Statistics (January 2023 – December 2023)
- Passengers: 1,75,596
- Source:

= Jashore Airport =

Domestic airport in Jashore, Bangladesh

Jashore Airport is a domestic airport in Jashore, Bangladesh that is operated and maintained by the Civil Aviation Authority. It is also used by the Bangladesh Air Force as part of BAF Matiur Rahman Base and training airfield for the Bangladesh Air Force Academy. Currently, it has seven daily flights to Dhaka and a weekly flight to Cox's Bazar. It is the only operational airport of the Khulna Division and the fifth busiest airport of Bangladesh. The airport is located 6 km west of downtown Jashore.

== History ==
Jashore Airport was constructed by the Royal Air Force in 1940 to protect British India from Japanese aggression during World War II. When British India gained independence after World War II, the Government of Pakistan opened the airport as a base for the Pakistan Air Force. Later in 1951 Pakistan International Airlines started operating flights from Jashore to Dhaka, Karachi, Lahore and Chattogram. At that time they operated only two flights a week from Dhaka to Jashore. And from 1951 to March 1971, the airport was used jointly by Pakistan International Airlines and Pakistan Air Force. When the war of independence started in Bangladesh in March 1971, Pakistan Air Force started using it for conducting war activities. On 6 December 1971, a Joint force of the Indian Army and the Liberation Army invaded East Pakistan, causing extensive damage to the airport. And when the city of Jashore fell, the entire Jashore district, including the airport, came under the joint forces of the Indian Army and the Liberation Army. And the Indian Air Force compensates the airport and makes it usable. Later, when Bangladesh became independent in 1972, the Indian Air Force handed over to the Bangladesh Air Force and Biman Bangladesh Airlines resumed planes from Dhaka to Jashore.

SUPPLIED ENTRIES →
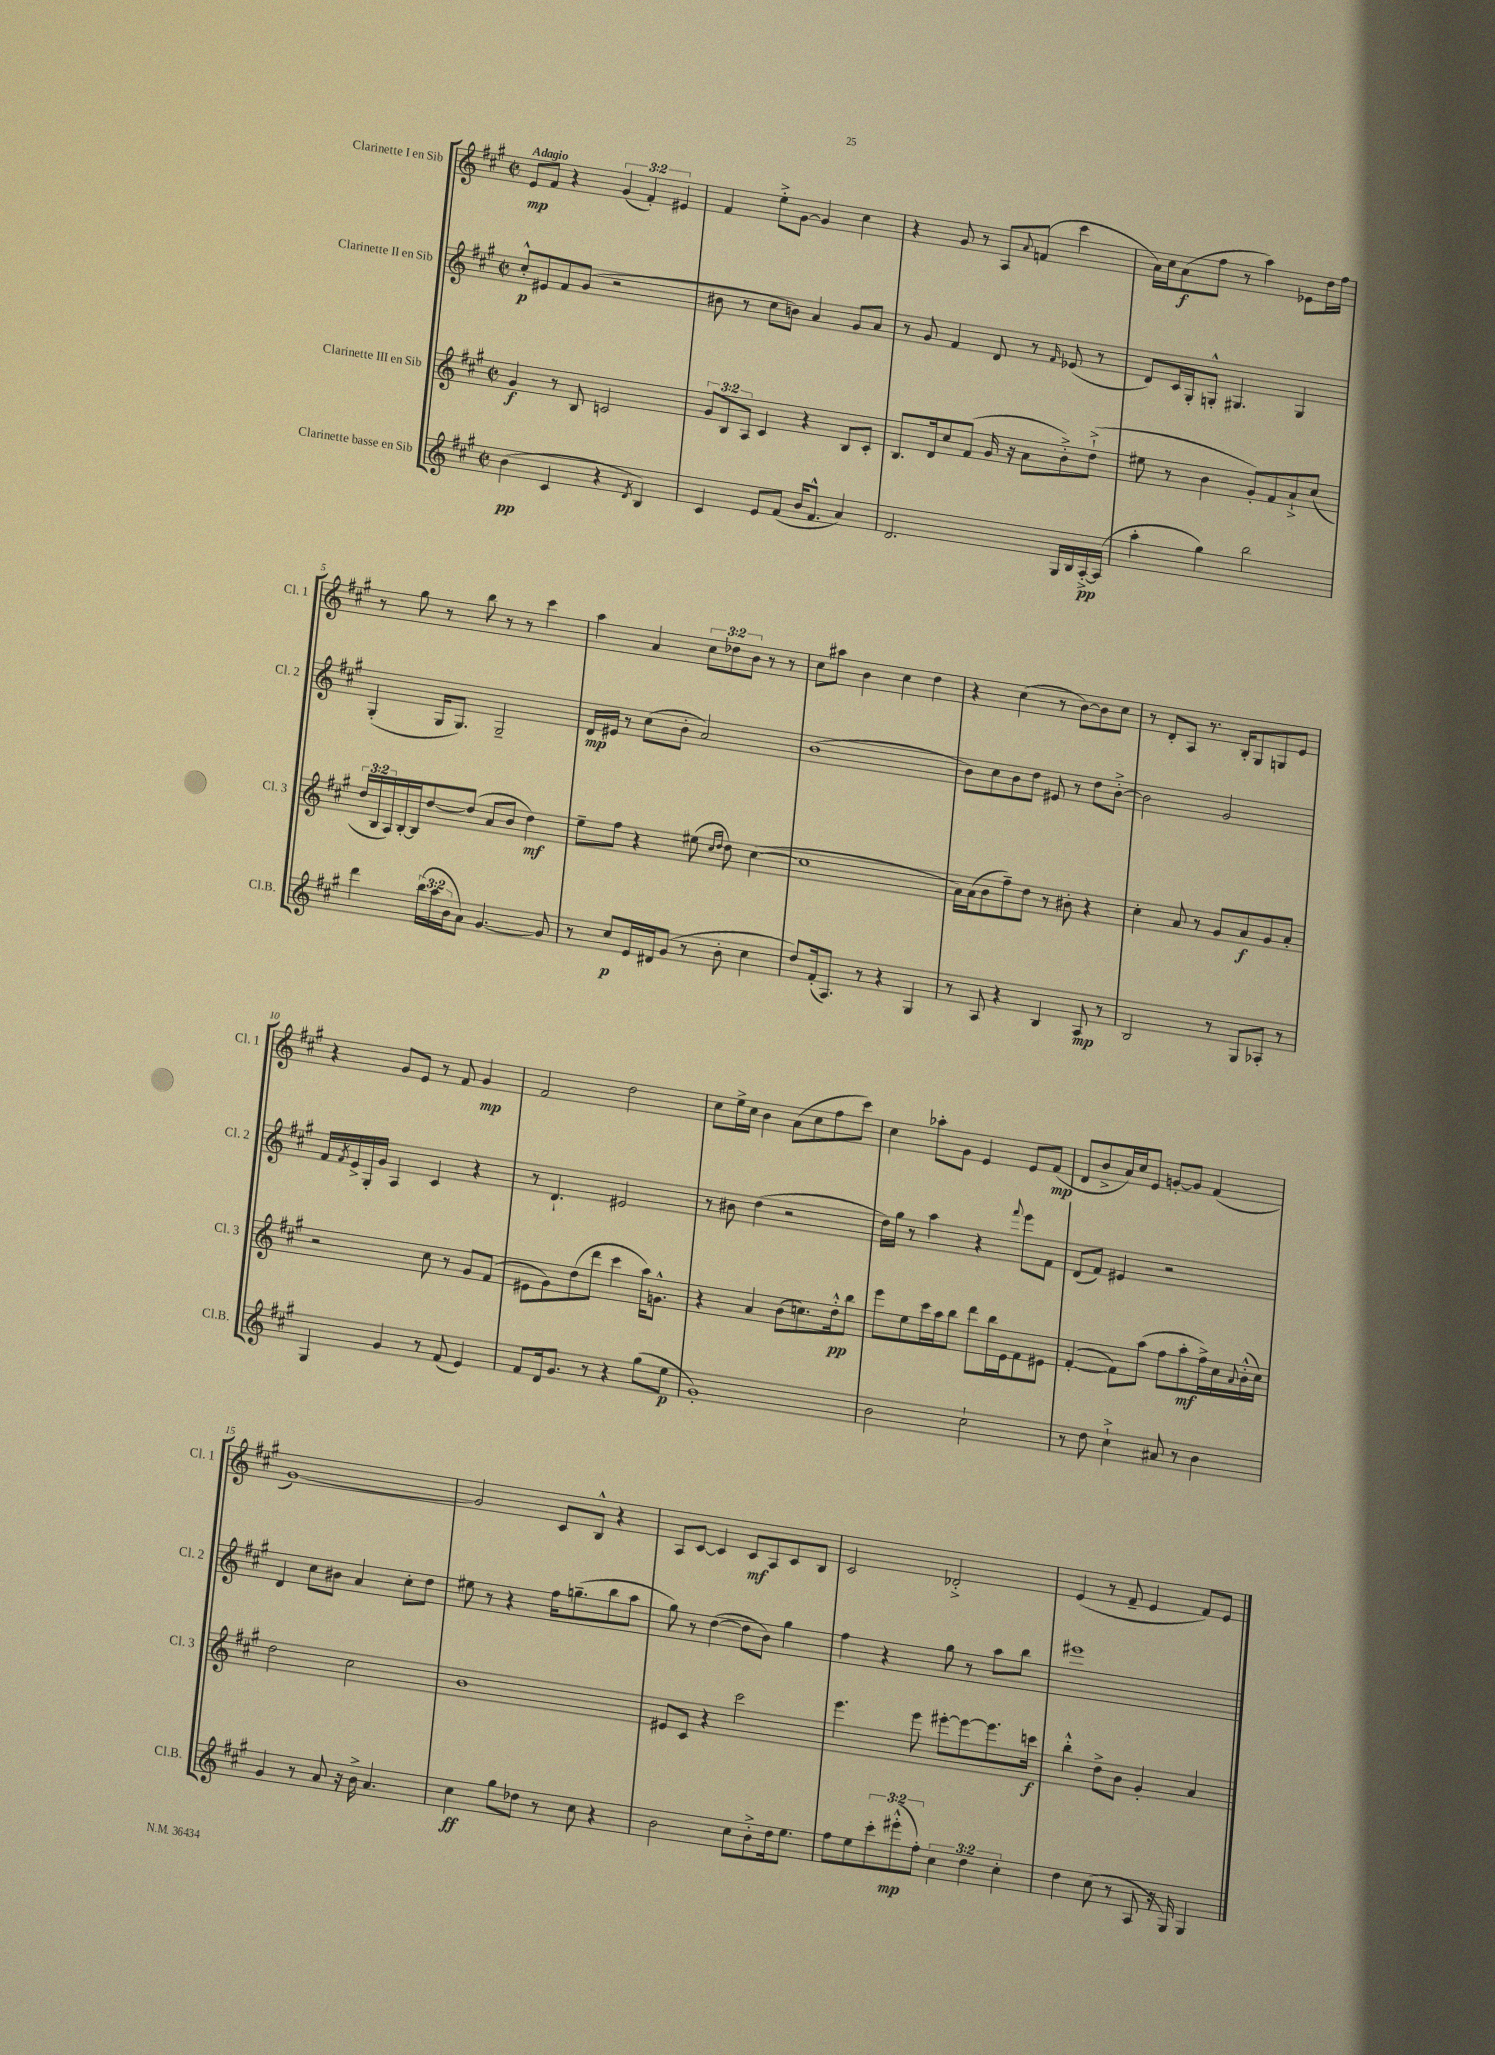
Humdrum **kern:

**kern	**kern	**kern	**kern
*staff4	*staff3	*staff2	*staff1
*clefG2	*clefG2	*clefG2	*clefG2
*k[f#c#g#]	*k[f#c#g#]	*k[f#c#g#]	*k[f#c#g#]
*M2/2	*M2/2	*M2/2	*M2/2
*met(c|)	*met(c|)	*met(c|)	*met(c|)
(4b\	4g#/	8cc#'^^/L	8e/L
.	.	8e#/	8f#/J
4c#/	8r	8f#/	4r
.	8B/	(8g#/J	.
4r	2c/	2r	(6g#/
.	.	.	6f#'/)
8qd/	.	.	.
4B/)	.	.	.
.	.	.	6e#/
=	=	=	=
4c#/	12g#/L	8b#\	4f#/
.	12B/	.	.
.	.	8r	.
.	12A/J	.	.
8e/L	4c#/	8cc#\L	8ee'^\L
(8f#/J	.	8b\J)	[8g#\J
16b/LK	4r	4a/	4g#/]
8.f#^^/J	.	.	.
4a/)	8B/L	8g#/L	4cc#\
.	8c#'/J	8a/J	.
=	=	=	=
2.d/	8.B/L	8r	4r
.	.	8g#/	.
.	16d/k	.	.
.	8cc#/	4f#/	8g#/
.	(8f#/J	.	8r
.	16g#/	8d/	8A/L
.	16r	.	.
.	.	.	8qqa/
.	8a\L	8r	(8f/J
.	.	16qqf#/	.
16G#/LL	8b'^\)	(8e-/	4ccc#\
16B/	.	.	.
[16A'^/	(8dd`^\J	8r	.
(16A/]JJ	.	.	.
=	=	=	=
4aa'\	8ee#\	8d/L)	16a\LL)
.	.	.	16cc#\J
.	8r	16c#/L	(8a\
.	.	16G#'/J	.
4gg#\)	4b\	8G'^^/J	8ff#\J
.	.	4.G#/	8r
2bb\	8g#'/L)	.	4aa\)
.	8f#/	.	.
.	8a`^/	4G#/	8e-\L
.	(8cc#/J	.	16dd\L
.	.	.	16ff#\JJ
=	=	=	=
4ddd\	24dd/LL	(4G#'/	8r
.	24B/	.	.
.	24A/)	.	.
.	[16B'/	.	8gg#\
.	16B/]J	.	.
(24bb\LL	[8dd/	16G#/LK	8r
24aa\	.	.	.
.	.	8.G#/J)	.
24b\J	.	.	.
8a\J)	(8dd/]J	.	8bb\
[4.g#/	8a/L	2G#~/	8r
.	8b/J	.	8r
.	4dd\)	.	4ccc#\
8g#/]	.	.	.
=	=	=	=
8r	8ee~\L	16d/LL	4aa\
.	.	16e#/JJ	.
8cc#/L	8ff#\J	8r	.
16e/L	4r	(8cc#\L	4a/
16d#/J	.	.	.
(8g#/J	.	8b'\J	.
8r	(8ee#\	2a/)	12cc#\L
.	.	.	12dd-\
.	16qqcc#/LL	.	.
.	16qqdd/JJ	.	.
8b'\	8dd\)	.	.
.	.	.	12b\J
4cc#\	([4cc#\	.	8r
.	.	.	8r
=	=	=	=
8dd/L)	1cc#]	(1b	8cc#\L
(16f#'/k	.	.	8aa#\J
8.A/J)	.	.	.
.	.	.	4b\
8r	.	.	.
4r	.	.	4cc#\
4G#/	.	.	4dd\
=	=	=	=
8r	16a\LL)	8b\L)	4r
.	(16a\J	.	.
8A/	8b\	8cc#\	.
4r	8ff#~\)	8b\	(4cc#\
.	8dd\J	8dd\J	.
4B/	8r	8e#/	8r
.	8b#'\	8r	[8b\L)
8A/	4r	8dd\L	8b\]
8r	.	[8b'^\J	8cc#\J
=	=	=	=
2B/	4cc#'\	2b\]	8r
.	.	.	8d'/L
.	8a/	.	8A/J
.	8r	.	8.r
8r	8g#/L	2g#/	.
.	.	.	16B'/LK
8G#/L	8a/	.	8G#/
8A-'/J	8g#/	.	8G/
8r	8a'/J	.	8e/J
=	=	=	=
4G#/	2r	16f#/LL	4r
.	.	8qf#/	.
.	.	16e^/	.
.	.	16G#'/	.
.	.	16g#/JJ	.
4g#/	.	4A/	8g#/L
.	.	.	8e/J
8r	8cc#\	4c#/	8r
(8f#/	8r	.	8f#/
4e/)	8g#/L	4r	4g#/
.	(8f#/J	.	.
=	=	=	=
8f#/L	8e#\L	8r	2f#/
16d/k	8g#\)	4.d`/	.
8.g#/J	.	.	.
.	(8dd\	.	.
8r	8ddd\J	.	.
4r	4ccc#\	2e#/	2dd\
(8gg#\L	16aa\LK)	.	.
.	8.g^^\J	.	.
8ee\J	.	.	.
=	=	=	=
1g#')	4r	8r	8cc#\L
.	.	8b#\	16ee^\L
.	.	.	16cc#\JJ
.	4a/	(4dd\	4b\
.	(8b\L	2r	(8a\L
.	8.cc\)	.	8cc#\
.	.	.	8ff#\
.	16dd'^^\k	.	.
.	8bb\J	.	8ccc#\J)
=	=	=	=
2b\	8eee\L	16dd\LL)	4cc#\
.	.	16gg#\JJ	.
.	8ee\	8r	.
.	16ccc#\L	4aa\	8aa-'\L
.	16aa\J	.	.
.	8bb\J	.	8g#\J
2cc#`\	8ddd\L	4r	4e/
.	16bb\L	.	.
.	16e\J	.	.
.	.	8qqfff#/	.
.	8f#\	8eee\L	8e/L
.	8e#\J	8f#\J	(8f#/J
=	=	=	=
8r	([4f#'/	(8d/L	8d/L
8dd\	.	8f#/J)	8b^/
4cc#`^\	8f#\]L)	4e#/	16a/L)
.	.	.	16cc#/J
.	(8aa\J	.	8e/J
8a#/	8ff#\L	2r	[8g'/L
8r	8aa'\	.	8g/]J
4b\	16ff#^\L)	.	(4f#/
.	16cc#\	.	.
.	8qqa/	.	.
.	(16b'^^\	.	.
.	16cc#\JJ)	.	.
=	=	=	=
4g#/	2dd\	4d/	[1g#)
8r	.	8cc#\L	.
8a/	.	8b#\J	.
16r	2cc#\	4a/	.
16b^\	.	.	.
4.a/	.	.	.
.	.	8cc#'\L	.
.	.	8dd\J	.
=	=	=	=
4cc#\	1b	8ee#\	2g#/]
.	.	8r	.
8gg#\L	.	4r	.
8dd-\J	.	.	.
8r	.	16ff#\LK	8c#/L
.	.	(8.gg~\	.
8cc#\	.	.	8B^^/J
4r	.	8bb\	4r
.	.	8aa\J	.
=	=	=	=
2b\	8e#/L	8gg#\)	8A/L
.	8c#/J	8r	[8c#/J
.	4r	([4dd\	4c#/]
8cc#\L	2ccc#\	8dd\]L	8c#/L
8b'^\	.	8b\J)	8A/
16dd\k	.	4gg#\	8c#/
8.ee\J	.	.	.
.	.	.	8B/J
=	=	=	=
8ff#\L	4.eee\	4ff#\	2c#/
8ee\	.	.	.
12ccc#'\	.	4r	.
(12eee#'^^\	.	.	.
.	8eee\	.	.
12ff#'\J)	.	.	.
6cc#\	[8eee#'\L	8gg#\	2d-'^/
.	8eee#\_	8r	.
6dd\	.	.	.
.	8.eee#\]	8aa\L	.
6cc#'\	.	.	.
.	.	8bb\J	.
.	16ccc\Jk	.	.
=	=	=	=
4dd\	4bb'^^\	1eee#	(4e/
(8cc#\	8dd^\L	.	8r
8r	8b\J	.	8f#~/
8A/	4g#'/	.	4e/
16r	.	.	.
16G#/)	.	.	.
4G#/	4a/	.	8f#/L)
.	.	.	8e/J
==	==	==	==
*-	*-	*-	*-
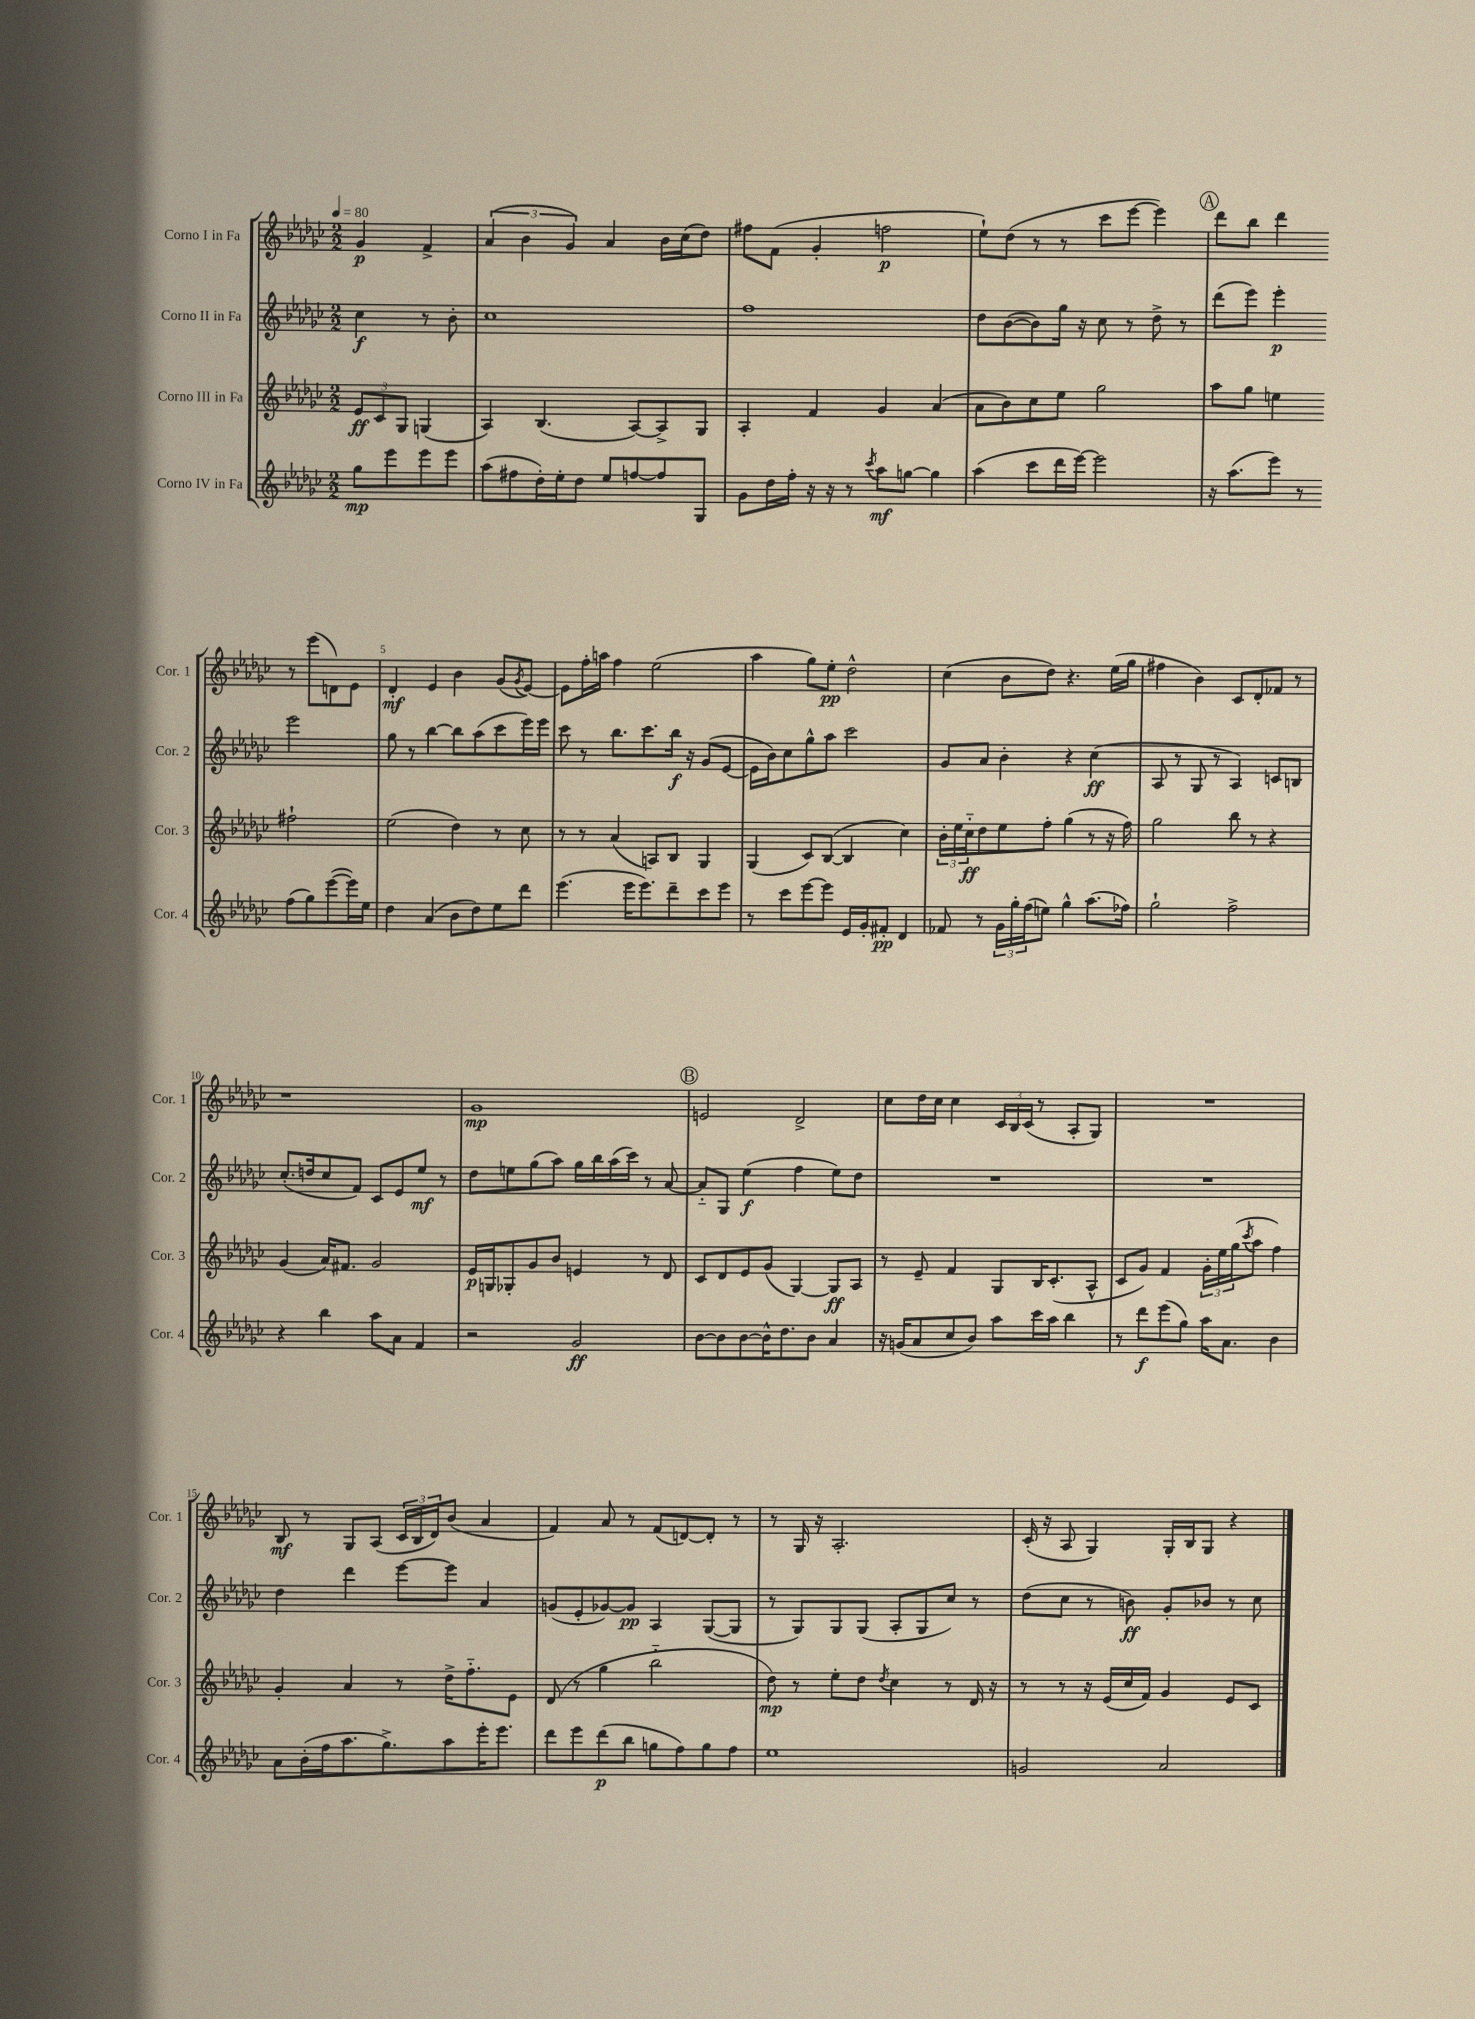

GIVEN REQUEST →
Write out the Jashore Airport passage from "- Passengers: 1,75,596" to "of downtown Jashore.".

COMPLETE RESPONSE →
- Passengers: 1,75,596
- Source:

= Jashore Airport =

Domestic airport in Jashore, Bangladesh

Jashore Airport is a domestic airport in Jashore, Bangladesh that is operated and maintained by the Civil Aviation Authority. It is also used by the Bangladesh Air Force as part of BAF Matiur Rahman Base and training airfield for the Bangladesh Air Force Academy. Currently, it has seven daily flights to Dhaka and a weekly flight to Cox's Bazar. It is the only operational airport of the Khulna Division and the fifth busiest airport of Bangladesh. The airport is located 6 km west of downtown Jashore.